No todo lo que diga o haga nuestro candidato preferido va a estar bien y no todo lo que digan y hagan los candidatos contrarios va a estar mal. Ser conscientes de esto y sacarnos “el balde de la cabeza” es esencial, sobre todo en los tiempos que corren.
Tratemos también de no anular al que piensa diferente, apoya a un candidato que no nos gusta tanto o dice algo que no diríamos nosotros. Analizar racionalmente y sin prejuicios es posible si nos lo proponemos y da buenos resultados. Prueben, muchos se van a sorprender. Tener en cuenta las circunstancias de quien opina y no descontextualizar los discursos también vale la pena.
¡Ojo! No dejemos pasar ni una falta de respeto y no entremos en el juego de quienes eligen el camino del fanatismo sin límites. Tengamos cuidado, además, con los famosos “catadores de votos”: esos que explican “cómo hay que votar para que nuestro voto sirva”. Nadie tiene que decirnos cómo ejercer nuestra ciudadanía ni tenemos que votar en función de intereses ajenos.
Más allá de eso, todo debería estar permitido.
Que la candidatura de alguien favorezca a un tercero no implica que eso sea una intención en sí misma. No crean en todas las conspiraciones que nos quieren vender. Muchas no existen.
Tengamos los ojos bien abiertos y la memoria activa: es importante que los candidatos cumplan con sus promesas. No justifiquemos a quienes no lo hicieron, incluso aunque sean nuestros candidatos preferidos o los hayamos votado en otro momento.
Cuando hablen o debatan de temas políticos busquen las coincidencias, especialmente sobre temas estratégicos.
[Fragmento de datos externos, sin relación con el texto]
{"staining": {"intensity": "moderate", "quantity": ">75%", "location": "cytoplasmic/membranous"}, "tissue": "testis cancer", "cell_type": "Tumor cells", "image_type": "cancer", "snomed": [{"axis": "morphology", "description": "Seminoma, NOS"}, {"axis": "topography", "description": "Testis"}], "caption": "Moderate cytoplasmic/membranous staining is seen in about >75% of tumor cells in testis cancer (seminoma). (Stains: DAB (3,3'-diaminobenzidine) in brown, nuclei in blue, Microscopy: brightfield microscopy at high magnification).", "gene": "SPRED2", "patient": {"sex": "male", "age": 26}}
Esta práctica, aunque poco común, es muy buena. No prioricen las diferencias, especialmente cuando estas son de forma. No les den más entidad de la que tienen. Recuerden que a río revuelto, ganancia de pescadores.
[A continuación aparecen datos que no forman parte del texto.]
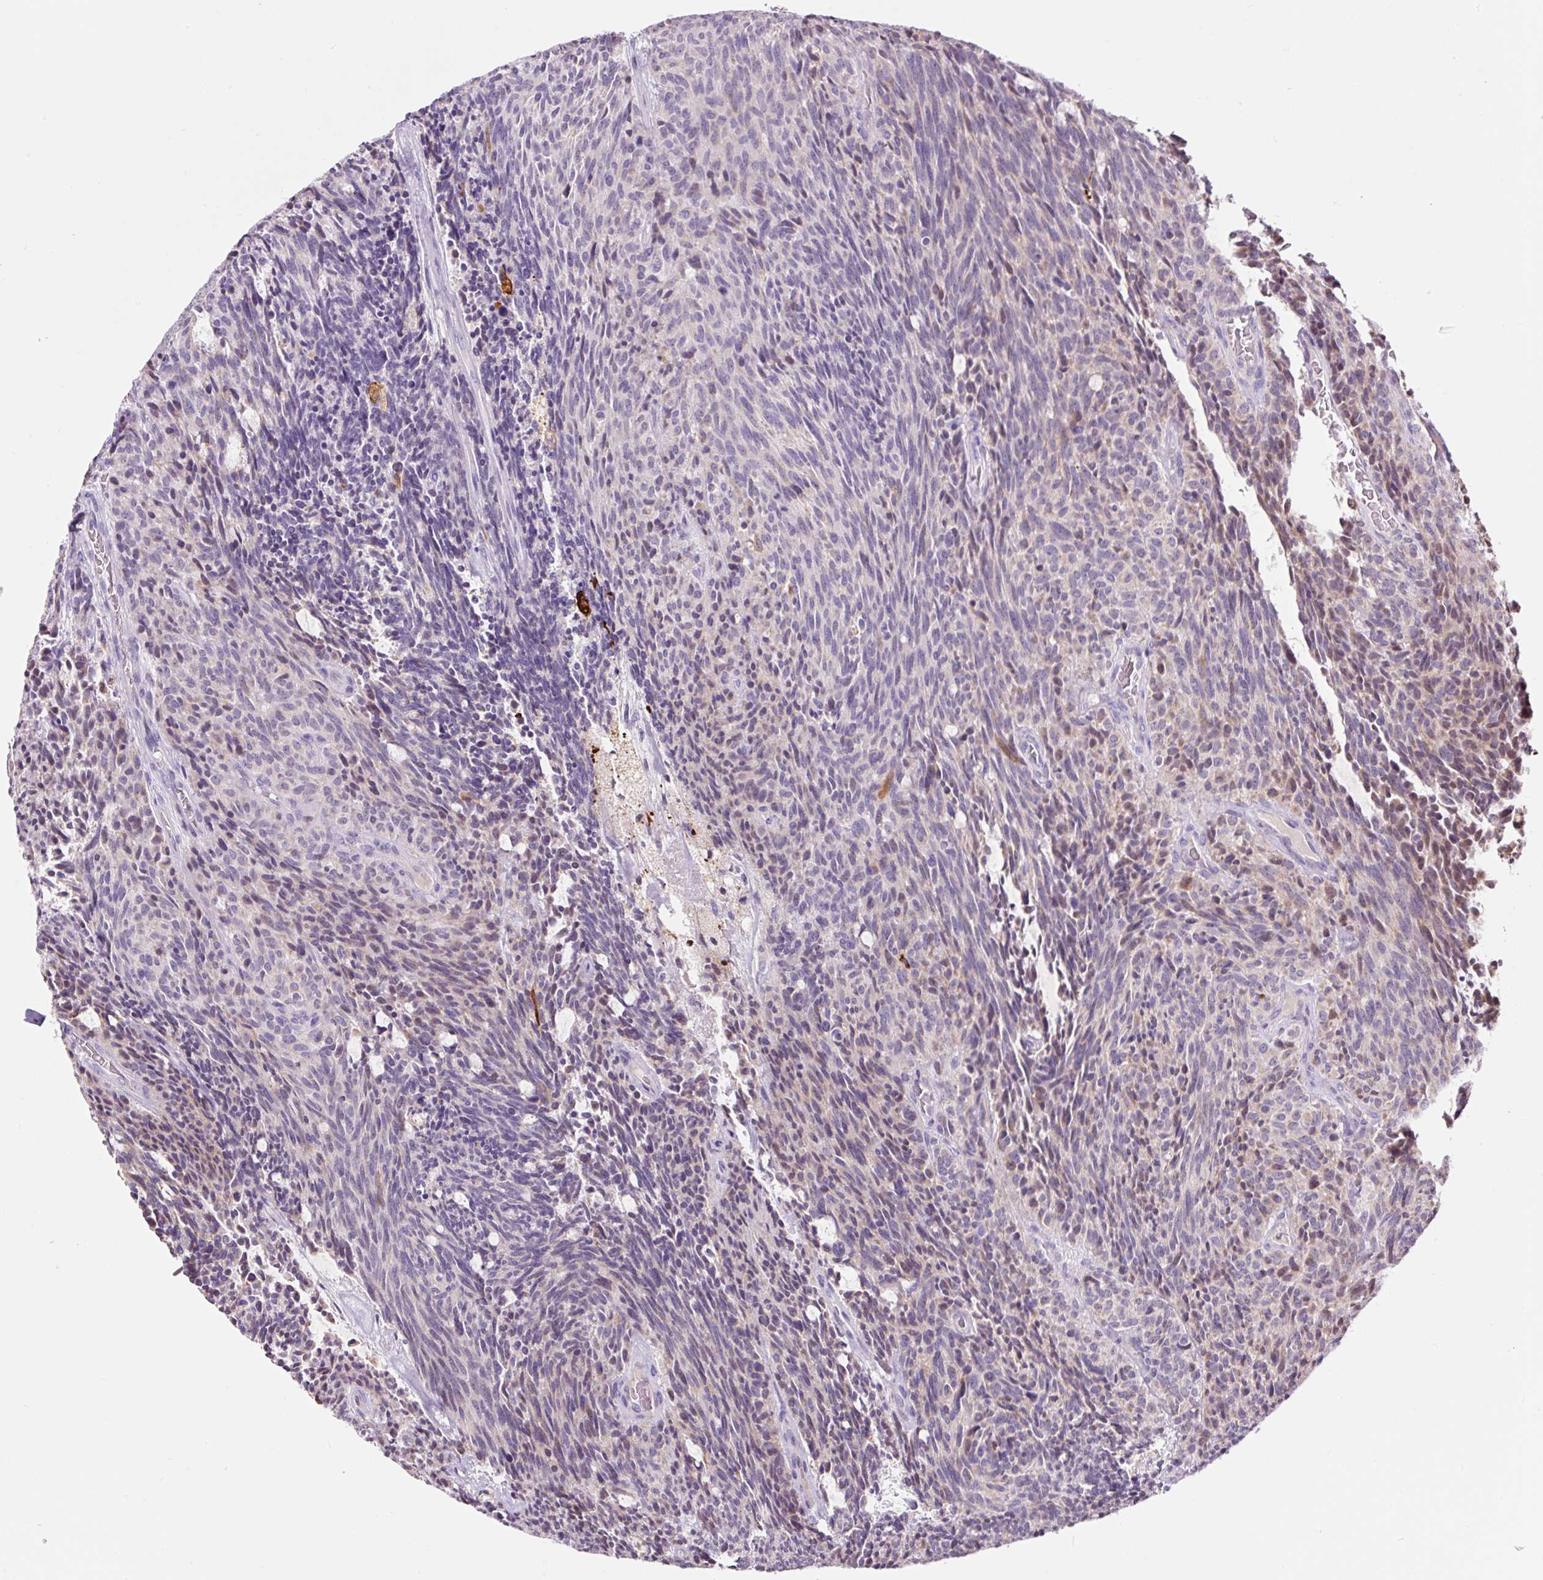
{"staining": {"intensity": "weak", "quantity": "<25%", "location": "cytoplasmic/membranous"}, "tissue": "carcinoid", "cell_type": "Tumor cells", "image_type": "cancer", "snomed": [{"axis": "morphology", "description": "Carcinoid, malignant, NOS"}, {"axis": "topography", "description": "Pancreas"}], "caption": "IHC image of neoplastic tissue: carcinoid stained with DAB (3,3'-diaminobenzidine) shows no significant protein staining in tumor cells. (DAB IHC visualized using brightfield microscopy, high magnification).", "gene": "FUT10", "patient": {"sex": "female", "age": 54}}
Los cambios son culturales y se imponen “de abajo para arriba” y no al revés. Por eso, las batallas culturales son infinitamente más importantes que una elección. Sí, incluso aunque se trate de una elección presidencial.
El país sale con impuestos bajos, competencia fiscal y seguridad jurídica. El resto es “pura cháchara”, cómo diría el recordado Vicente Leónides Saadi.
Y digamos todo: los planes sociales han sido uno de los errores más grandes de la política argentina, pero no se pueden eliminar de raíz. Por muchas razones. Los cambios son necesariamente hacia adelante y el gasto que hay que cortar “con motosierra” es el gasto político.
El voto debería ser el acto más racional de nuestras vidas o, al menos, uno de ellos. Hay mucho en juego esta vez. Por eso, intentemos que así sea. Apelemos a votar responsable y racionalmente.
Y, pase lo que pase, protejan sus patrimonios. Planifiquen sus vidas para no depender de nadie. Menos aún del Estado.